Posted by Lyle Roberts at 10:40 PM | TrackBack (0)

May 31, 2007

More Charter Chatter

The battle to win the hearts and minds of the American people (or at least the SEC) on the issue of scheme liability, which is currently before the U.S. Supreme Court in the Stoneridge (a.k.a. Charter Communications) case, shows no signs of slowing down. This week has seen three publications of note:

(1) In its Tuesday edition, the Wall Street Journal had a feature article (subscrip. req'd) on the pressure being put on the SEC to side with the plaintiff investors.

Quote of note: "[A plaintiffs attorney] won the support of aspiring Democratic presidential candidate and former plaintiffs lawyer John Edwards, who said: 'I urge the SEC to fulfill its historic mission of protecting investors. Silence, or even worse, siding with fraud participants, would be a betrayal of that mission.'"

(2) The Wall Street Journal also has an op-ed (subscrip. req'd) in today's edition urging the SEC to support the defendant corporations.

Quote of note: "Unfortunately, we cannot be certain why the Supreme Court has taken the case, or if it will do the right thing. While Chief Justice John Roberts and Justice Stephen Breyer have spoken of the need for judicial modesty, both have recused themselves from the case. All the more reason for Treasury and the SEC to stand firm and ask the solicitor general to urge the Supreme Court to keep liability circumscribed."
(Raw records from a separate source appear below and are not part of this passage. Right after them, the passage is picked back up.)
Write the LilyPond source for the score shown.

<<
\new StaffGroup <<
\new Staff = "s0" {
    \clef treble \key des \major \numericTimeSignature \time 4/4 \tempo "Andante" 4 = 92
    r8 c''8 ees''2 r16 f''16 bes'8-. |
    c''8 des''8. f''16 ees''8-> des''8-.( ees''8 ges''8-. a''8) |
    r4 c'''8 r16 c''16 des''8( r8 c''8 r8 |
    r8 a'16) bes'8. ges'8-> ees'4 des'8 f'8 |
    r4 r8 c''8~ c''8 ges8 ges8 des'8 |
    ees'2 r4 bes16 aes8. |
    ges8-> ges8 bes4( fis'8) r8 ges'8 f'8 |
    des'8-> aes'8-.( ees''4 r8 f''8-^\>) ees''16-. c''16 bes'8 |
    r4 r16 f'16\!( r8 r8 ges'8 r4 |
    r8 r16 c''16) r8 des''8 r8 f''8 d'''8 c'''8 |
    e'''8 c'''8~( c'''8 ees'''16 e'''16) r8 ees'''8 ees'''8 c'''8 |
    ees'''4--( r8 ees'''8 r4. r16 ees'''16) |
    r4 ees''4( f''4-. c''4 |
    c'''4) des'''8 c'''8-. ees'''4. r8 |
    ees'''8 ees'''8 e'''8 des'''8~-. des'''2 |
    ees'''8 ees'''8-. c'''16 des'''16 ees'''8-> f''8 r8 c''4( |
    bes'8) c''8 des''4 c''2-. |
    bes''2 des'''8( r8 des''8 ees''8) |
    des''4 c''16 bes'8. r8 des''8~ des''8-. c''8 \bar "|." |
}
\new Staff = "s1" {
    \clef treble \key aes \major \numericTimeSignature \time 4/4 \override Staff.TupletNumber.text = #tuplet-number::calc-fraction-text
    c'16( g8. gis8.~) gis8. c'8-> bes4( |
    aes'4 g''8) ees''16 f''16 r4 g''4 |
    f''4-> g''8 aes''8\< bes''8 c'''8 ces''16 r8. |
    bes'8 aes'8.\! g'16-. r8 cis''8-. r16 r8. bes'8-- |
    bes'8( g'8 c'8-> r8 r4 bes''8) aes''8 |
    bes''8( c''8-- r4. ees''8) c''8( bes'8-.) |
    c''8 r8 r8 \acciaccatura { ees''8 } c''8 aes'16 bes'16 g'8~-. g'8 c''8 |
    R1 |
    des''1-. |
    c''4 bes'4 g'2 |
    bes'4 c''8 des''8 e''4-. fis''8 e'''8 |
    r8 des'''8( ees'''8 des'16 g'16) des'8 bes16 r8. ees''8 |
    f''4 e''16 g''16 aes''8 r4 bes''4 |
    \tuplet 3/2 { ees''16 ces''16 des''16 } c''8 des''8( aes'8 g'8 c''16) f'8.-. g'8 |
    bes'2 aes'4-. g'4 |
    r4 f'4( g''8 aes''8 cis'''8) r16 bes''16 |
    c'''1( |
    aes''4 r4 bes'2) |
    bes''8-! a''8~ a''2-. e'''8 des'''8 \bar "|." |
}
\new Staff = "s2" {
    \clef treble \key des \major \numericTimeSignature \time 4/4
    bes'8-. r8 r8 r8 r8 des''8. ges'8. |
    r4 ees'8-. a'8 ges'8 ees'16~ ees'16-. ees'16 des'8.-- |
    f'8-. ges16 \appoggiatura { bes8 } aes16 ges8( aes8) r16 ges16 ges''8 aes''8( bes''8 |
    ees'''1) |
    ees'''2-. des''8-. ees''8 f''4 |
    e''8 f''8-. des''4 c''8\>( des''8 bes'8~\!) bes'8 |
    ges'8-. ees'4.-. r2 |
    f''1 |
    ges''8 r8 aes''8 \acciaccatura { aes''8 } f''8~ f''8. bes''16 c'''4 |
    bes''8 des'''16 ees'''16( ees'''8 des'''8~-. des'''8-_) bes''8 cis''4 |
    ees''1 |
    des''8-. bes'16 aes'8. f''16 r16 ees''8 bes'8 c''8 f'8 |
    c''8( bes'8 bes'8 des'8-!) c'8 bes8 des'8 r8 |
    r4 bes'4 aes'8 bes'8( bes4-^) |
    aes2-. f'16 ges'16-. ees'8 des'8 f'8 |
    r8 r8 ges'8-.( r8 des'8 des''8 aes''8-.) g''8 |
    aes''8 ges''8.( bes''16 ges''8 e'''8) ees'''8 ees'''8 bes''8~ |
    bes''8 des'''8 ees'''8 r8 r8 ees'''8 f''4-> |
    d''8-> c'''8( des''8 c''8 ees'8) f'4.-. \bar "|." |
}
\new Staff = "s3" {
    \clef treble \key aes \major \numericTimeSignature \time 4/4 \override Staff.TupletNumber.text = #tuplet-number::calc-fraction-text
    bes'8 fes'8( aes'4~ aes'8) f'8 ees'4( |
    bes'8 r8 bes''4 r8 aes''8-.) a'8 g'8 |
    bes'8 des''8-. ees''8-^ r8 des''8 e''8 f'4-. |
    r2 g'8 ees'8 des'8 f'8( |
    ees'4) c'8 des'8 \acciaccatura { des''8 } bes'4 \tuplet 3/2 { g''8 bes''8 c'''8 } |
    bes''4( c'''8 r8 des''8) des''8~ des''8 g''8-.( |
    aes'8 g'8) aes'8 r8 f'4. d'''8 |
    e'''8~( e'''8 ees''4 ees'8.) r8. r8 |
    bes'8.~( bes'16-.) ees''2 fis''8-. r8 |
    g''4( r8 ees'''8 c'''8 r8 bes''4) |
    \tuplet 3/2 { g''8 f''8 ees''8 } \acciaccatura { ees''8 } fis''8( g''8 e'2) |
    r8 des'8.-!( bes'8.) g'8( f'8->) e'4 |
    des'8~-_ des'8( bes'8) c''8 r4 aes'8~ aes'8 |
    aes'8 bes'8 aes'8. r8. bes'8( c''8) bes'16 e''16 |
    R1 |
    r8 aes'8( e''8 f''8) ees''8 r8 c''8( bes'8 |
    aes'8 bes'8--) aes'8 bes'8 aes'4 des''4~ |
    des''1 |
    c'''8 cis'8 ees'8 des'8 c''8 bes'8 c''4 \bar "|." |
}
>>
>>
(3) Finally, the Legal Times has an op-ed, written by attorneys who represent investors in a scheme liability case against Enron's banks, urging the Supreme Court to adopt a broad interpretation of the relevant statutes.

Quote of note: "At bottom, Section 10(b) and Rule 10b-5 have long proscribed any scheme or artifice to defraud, as well as any conduct that operates as a fraud on investors. Enron's banks worked hand-in-hand with Enron to design and implement sham transactions with the sole purpose of hiding debt and generating fake revenue. If that's not participating in a scheme to defraud, what else can we call it?"